=== Data for analysis ===

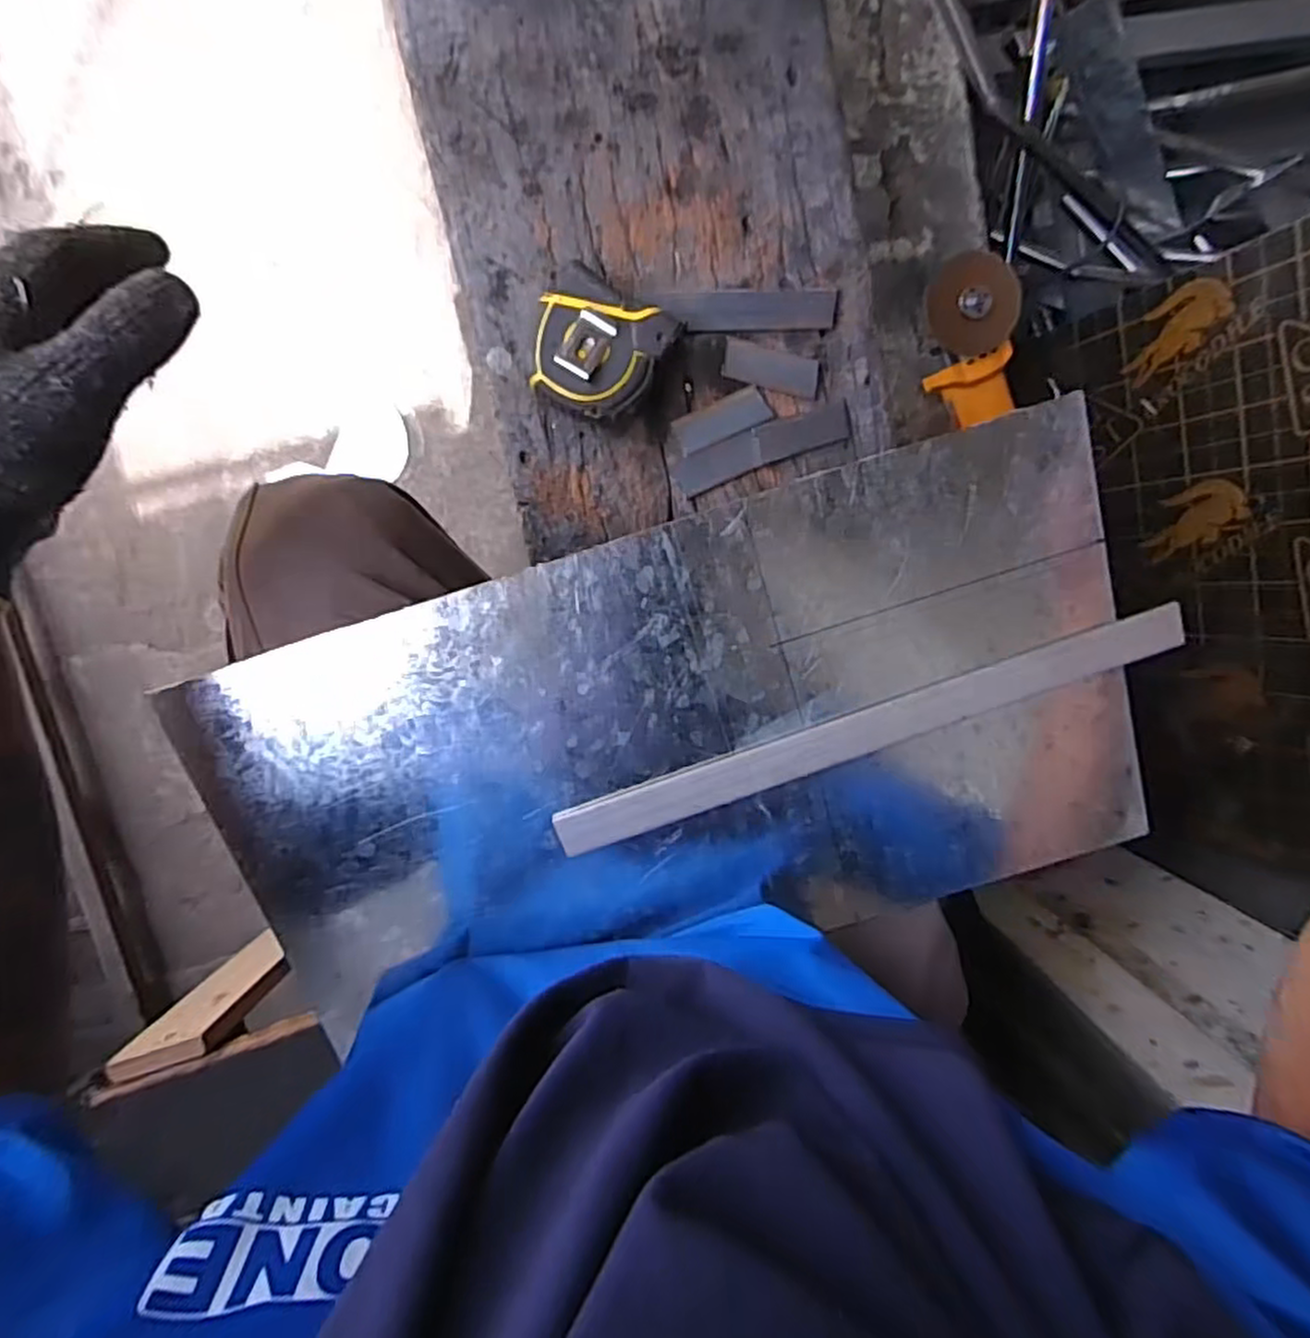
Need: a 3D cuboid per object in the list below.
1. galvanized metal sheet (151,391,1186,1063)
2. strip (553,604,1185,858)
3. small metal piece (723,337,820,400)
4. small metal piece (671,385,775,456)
[{"bbox_3d":[0.017,0.050,0.403,0.492,0.010,0.251,-17,105,1],"label":"galvanized metal sheet"},{"bbox_3d":[0.115,0.034,0.400,0.351,0.008,0.028,-20,97,1],"label":"strip"},{"bbox_3d":[0.073,-0.186,0.450,0.060,0.009,0.024,15,96,-7],"label":"small metal piece"},{"bbox_3d":[0.042,-0.157,0.456,0.059,0.005,0.024,-24,99,-1],"label":"small metal piece"}]

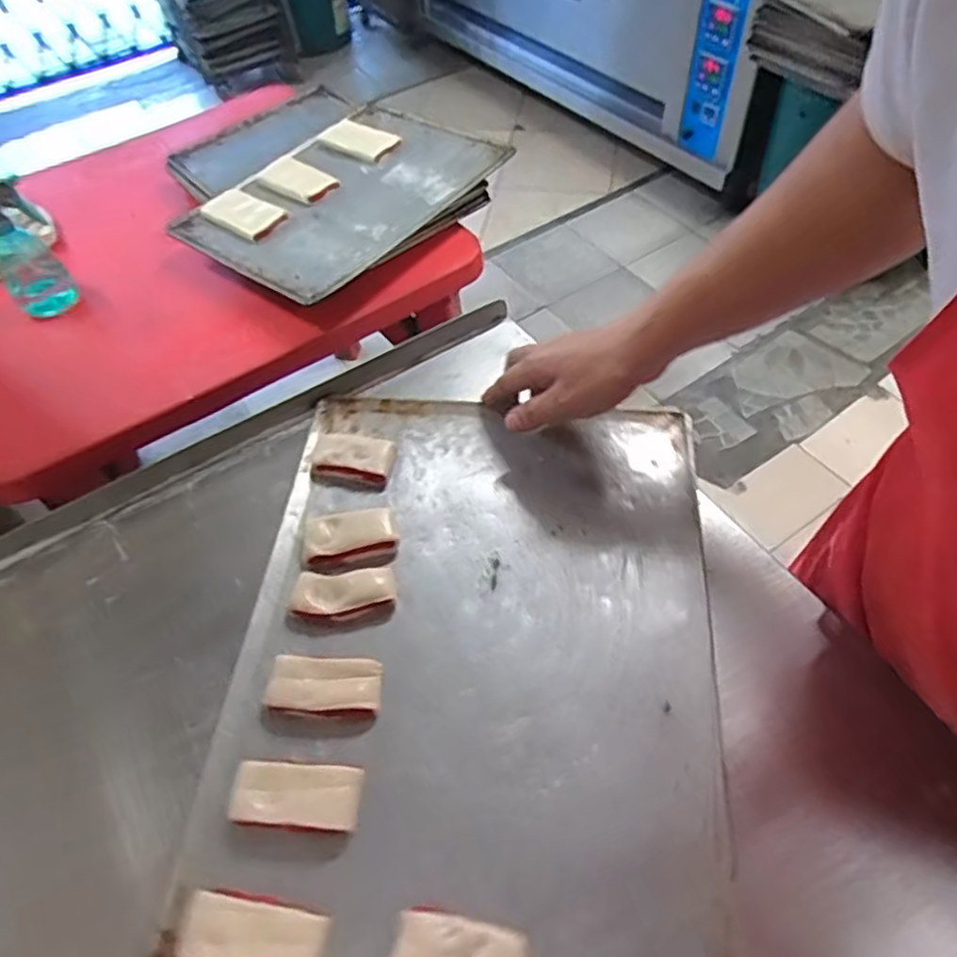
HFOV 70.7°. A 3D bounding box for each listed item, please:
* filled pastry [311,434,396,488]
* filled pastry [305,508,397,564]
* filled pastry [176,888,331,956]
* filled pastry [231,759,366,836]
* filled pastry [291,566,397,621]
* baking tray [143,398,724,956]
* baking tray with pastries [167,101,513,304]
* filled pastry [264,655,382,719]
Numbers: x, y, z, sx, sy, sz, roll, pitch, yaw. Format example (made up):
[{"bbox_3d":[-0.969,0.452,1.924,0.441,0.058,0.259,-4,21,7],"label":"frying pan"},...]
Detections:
[{"bbox_3d":[-0.108,-0.016,0.574,0.069,0.018,0.038,7,57,9],"label":"filled pastry"},{"bbox_3d":[-0.099,0.045,0.529,0.068,0.017,0.039,-9,56,-1],"label":"filled pastry"},{"bbox_3d":[-0.125,0.255,0.377,0.078,0.019,0.035,8,57,10],"label":"filled pastry"},{"bbox_3d":[-0.113,0.196,0.418,0.079,0.020,0.038,2,56,6],"label":"filled pastry"},{"bbox_3d":[-0.100,0.084,0.497,0.075,0.020,0.037,-10,56,-2],"label":"filled pastry"},{"bbox_3d":[-0.009,0.118,0.475,0.325,0.029,0.442,4,55,5],"label":"baking tray"},{"bbox_3d":[-0.205,-0.458,1.057,0.334,0.030,0.453,35,63,23],"label":"baking tray with pastries"},{"bbox_3d":[-0.104,0.142,0.458,0.075,0.017,0.038,2,56,6],"label":"filled pastry"}]

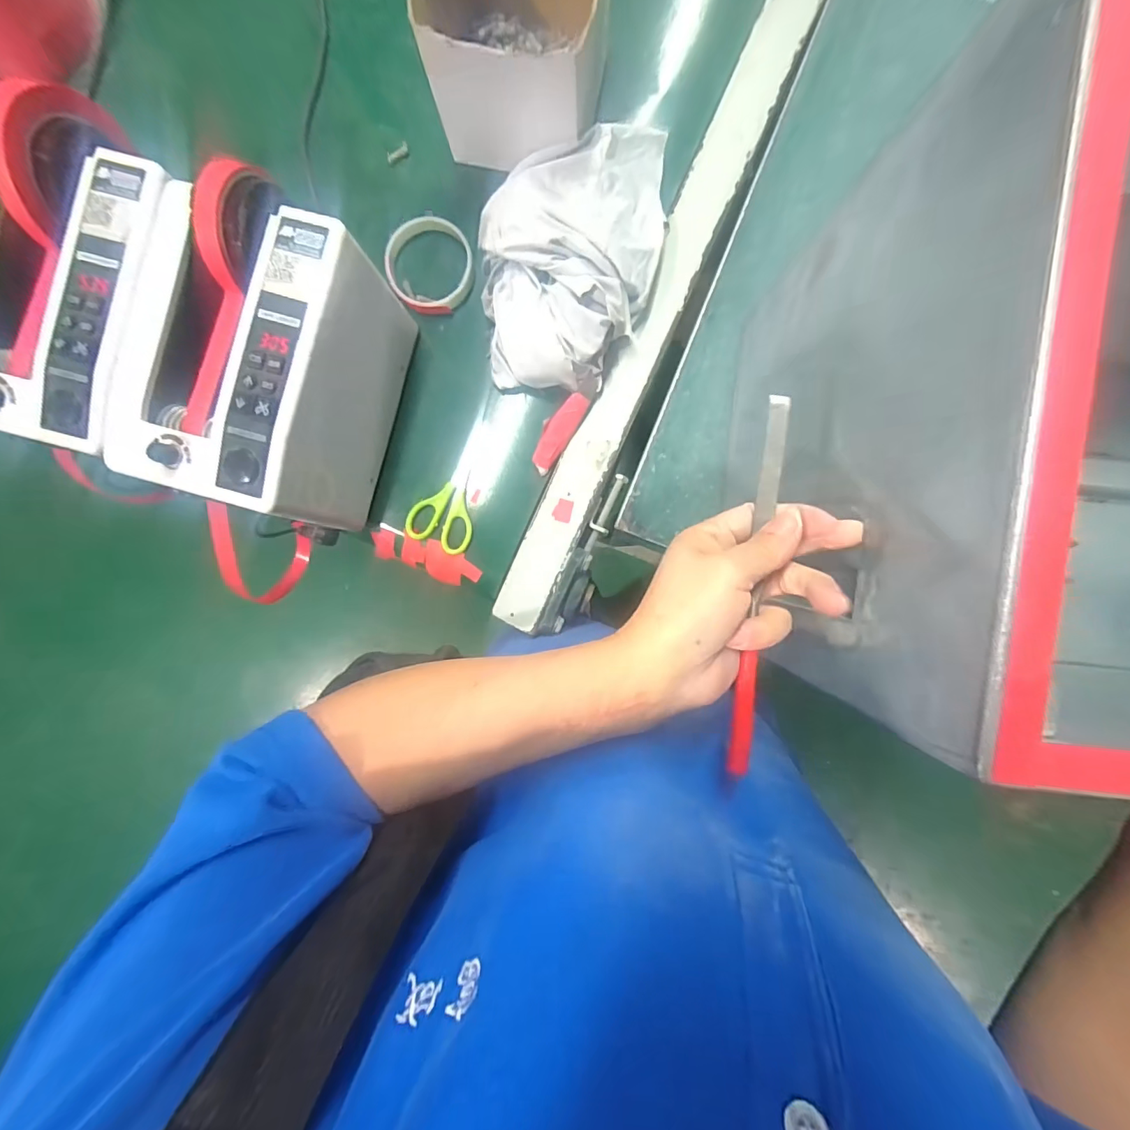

===

### Your task
Excluding the images, copy all of the material above verbatim.

### Solution for this problem
Need: a 3D cuboid per object in the list below.
1. galvanized metal sheet (151,391,1186,1063)
2. strip (553,604,1185,858)
3. small metal piece (723,337,820,400)
4. small metal piece (671,385,775,456)
[{"bbox_3d":[0.017,0.050,0.403,0.492,0.010,0.251,-17,105,1],"label":"galvanized metal sheet"},{"bbox_3d":[0.115,0.034,0.400,0.351,0.008,0.028,-20,97,1],"label":"strip"},{"bbox_3d":[0.073,-0.186,0.450,0.060,0.009,0.024,15,96,-7],"label":"small metal piece"},{"bbox_3d":[0.042,-0.157,0.456,0.059,0.005,0.024,-24,99,-1],"label":"small metal piece"}]

HFOV 70.7°. A 3D bounding box for each listed item, please:
* filled pastry [311,434,396,488]
* filled pastry [305,508,397,564]
* filled pastry [176,888,331,956]
* filled pastry [231,759,366,836]
* filled pastry [291,566,397,621]
* baking tray [143,398,724,956]
* baking tray with pastries [167,101,513,304]
* filled pastry [264,655,382,719]
Numbers: x, y, z, sx, sy, sz, roll, pitch, yaw. Format example (made up):
[{"bbox_3d":[-0.969,0.452,1.924,0.441,0.058,0.259,-4,21,7],"label":"frying pan"},...]
Detections:
[{"bbox_3d":[-0.108,-0.016,0.574,0.069,0.018,0.038,7,57,9],"label":"filled pastry"},{"bbox_3d":[-0.099,0.045,0.529,0.068,0.017,0.039,-9,56,-1],"label":"filled pastry"},{"bbox_3d":[-0.125,0.255,0.377,0.078,0.019,0.035,8,57,10],"label":"filled pastry"},{"bbox_3d":[-0.113,0.196,0.418,0.079,0.020,0.038,2,56,6],"label":"filled pastry"},{"bbox_3d":[-0.100,0.084,0.497,0.075,0.020,0.037,-10,56,-2],"label":"filled pastry"},{"bbox_3d":[-0.009,0.118,0.475,0.325,0.029,0.442,4,55,5],"label":"baking tray"},{"bbox_3d":[-0.205,-0.458,1.057,0.334,0.030,0.453,35,63,23],"label":"baking tray with pastries"},{"bbox_3d":[-0.104,0.142,0.458,0.075,0.017,0.038,2,56,6],"label":"filled pastry"}]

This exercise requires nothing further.